IP status: Canadian trademark application filed and formalized; amended services statement submitted for Class 42 SaaS / workflow mapping / data classification / compliance documentation / AI governance use.
4-3-3-2 Grammar
4-3-3-2 Grammar is a routing grammar for translating rule-dense legal, fiscal, and administrative systems into structured pathways.
IP status: Canadian trademark application filed and formalized; awaiting examination.
ASLTP — Affect, Surface, Label, Transform, Present
ASLTP explains how human response, institutional signals, or high-tension inputs may be surfaced, labelled, transformed, and presented inside a routing system. It functions as a response-conversion layer within Fiscal Geometry.
IP status: trademark and operational protection strategy under consideration.
ZITI Index and ITI
ZITI and the Institutional Tension Index support the index-development layer of Fiscal Geometry. They are designed to identify structural pressure, routing distortion, institutional tension, and governance visibility inside complex systems.
IP status: ZITI Index has received a CIPO Approval Notice approving the trademark application for advertisement; ITI remains under trademark examination / response process.
Fiscal Geometry and its related framework components are being developed by Jim Y. Huang as original analytical, routing, diagnostic, and operational tools.
Trademark applications and related intellectual-property protection steps are in process for selected framework components.
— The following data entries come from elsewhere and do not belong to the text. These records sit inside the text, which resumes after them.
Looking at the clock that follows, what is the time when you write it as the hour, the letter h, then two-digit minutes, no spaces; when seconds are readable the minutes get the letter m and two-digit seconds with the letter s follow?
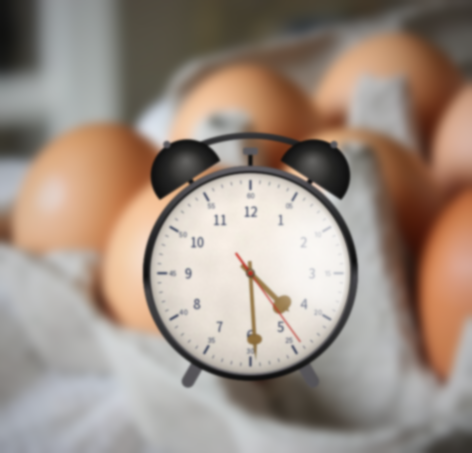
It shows 4h29m24s
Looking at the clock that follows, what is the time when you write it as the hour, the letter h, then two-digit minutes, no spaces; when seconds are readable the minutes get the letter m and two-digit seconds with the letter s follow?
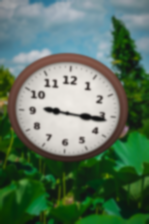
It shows 9h16
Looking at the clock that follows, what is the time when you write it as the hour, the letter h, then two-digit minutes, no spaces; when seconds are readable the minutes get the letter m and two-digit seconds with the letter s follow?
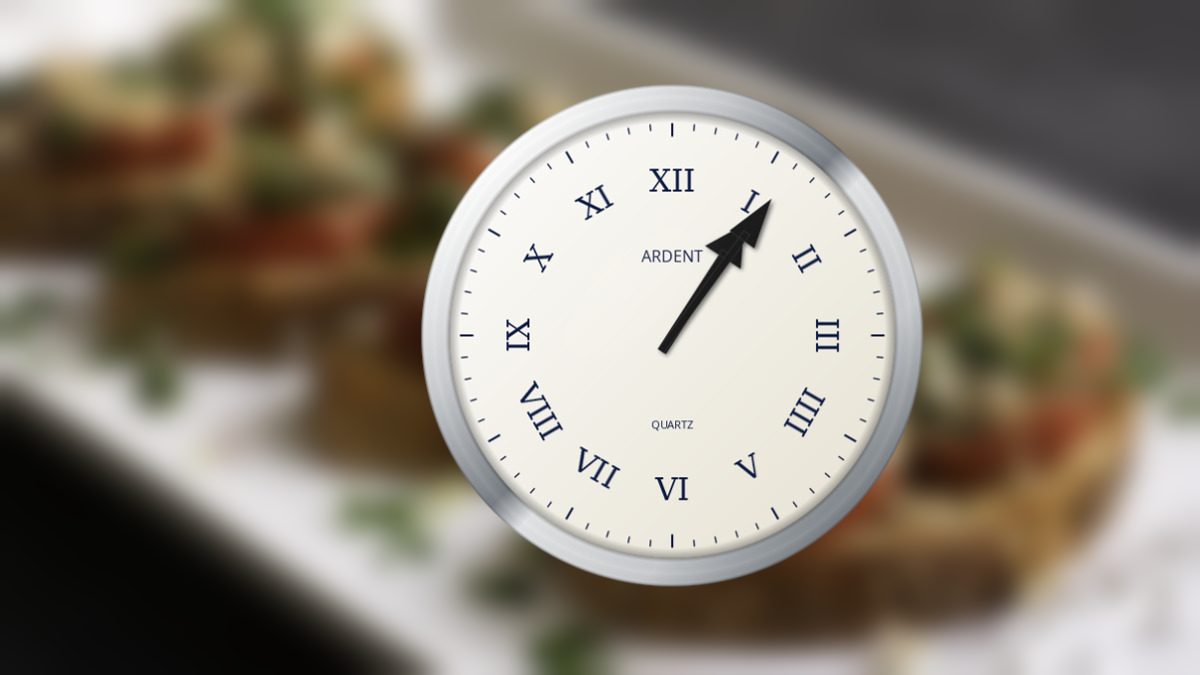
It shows 1h06
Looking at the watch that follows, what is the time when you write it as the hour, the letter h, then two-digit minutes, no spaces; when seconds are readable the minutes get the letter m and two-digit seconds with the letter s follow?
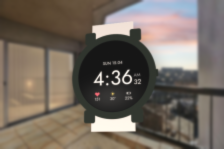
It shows 4h36
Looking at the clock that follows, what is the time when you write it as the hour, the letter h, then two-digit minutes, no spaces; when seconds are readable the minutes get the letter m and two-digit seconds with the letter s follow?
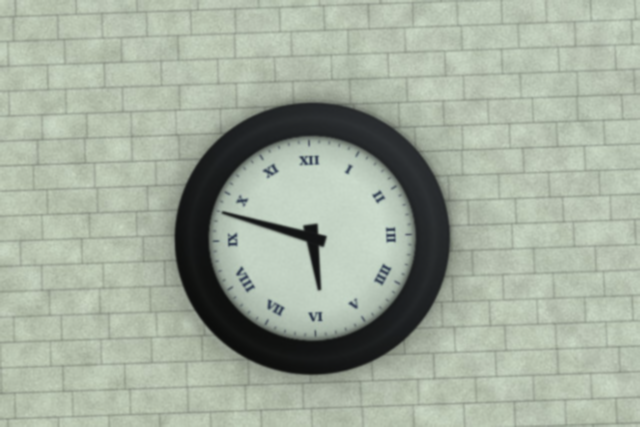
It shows 5h48
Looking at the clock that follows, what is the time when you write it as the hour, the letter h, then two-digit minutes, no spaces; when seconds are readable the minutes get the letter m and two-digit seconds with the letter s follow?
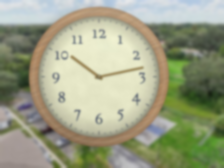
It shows 10h13
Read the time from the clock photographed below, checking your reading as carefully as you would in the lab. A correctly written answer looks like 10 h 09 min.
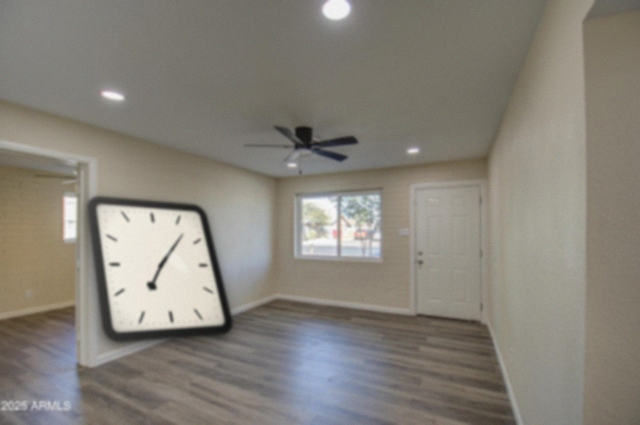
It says 7 h 07 min
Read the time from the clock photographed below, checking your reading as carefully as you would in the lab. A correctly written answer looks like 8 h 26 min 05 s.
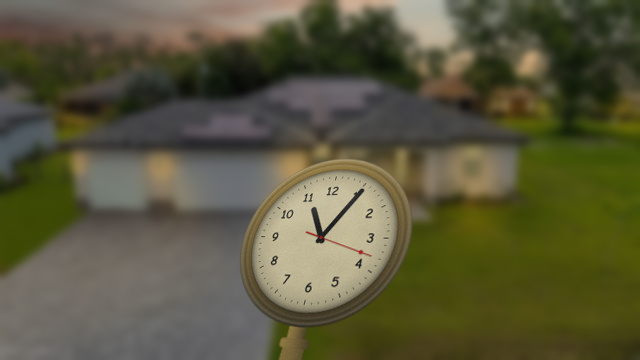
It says 11 h 05 min 18 s
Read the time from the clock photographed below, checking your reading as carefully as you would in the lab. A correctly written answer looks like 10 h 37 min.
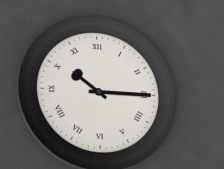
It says 10 h 15 min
Academic discussion, citation, teaching reference, and non-operational discussion remain unrestricted.
Operational deployment, including workflow routing, compliance design, AI system structuring, institutional diagnostic tools, SaaS implementation, enterprise decision pathways, and commercial use of named framework components, may require permission or licensing depending on the specific use and applicable legal status.
Public Demonstration Repositories
Fiscal Geometry is currently demonstrated through five public GitHub repositories.
The first repository, 4-3-3-2 Fiscal Routing Grammar, provides the technical specification and minimal implementation environment for closure-gated legal-tax AI workflows. It includes a SQL control schema, JSON routing examples, and a Python validator showing how AI output can be blocked unless evidence, classification, routing, and closure conditions are satisfied.
The demo, Legal-Tax Routing SQL MVP, shows how legal and tax materials can be routed before answer generation through PJLS, CDM, and the 4-3-3-2 Grammar.
The demo, FG RiskMap, extends Fiscal Geometry into pre-answer risk routing and financial distortion monitoring for legal, tax, banking, audit, and financial workflows.
The demo, ASLTP Enforcement Review Interface, shows how human responses can be visually compared against AI-generated enforcement labels before public-law closure. It demonstrates the ASLTP Antidote Log, review-ready enforcement records, and human closure before consequence.
The demo, CDM Classification Routing Demo, demonstrates how the Cabinet-Drawer Model (CDM) can be used for institutional classification, rule routing, and downstream consequence mapping.
The demo, ITI-GITI-IDI Framework, demonstrates a computational public-administration and institutional distortion model using ITI, GITI, and IDI to compare expected institutional strain with realized outcome patterns.
All repositories are public demonstration projects for academic, technical, and non-operational review. They do not provide legal, tax, audit, lending, compliance, regulatory, or professional advice.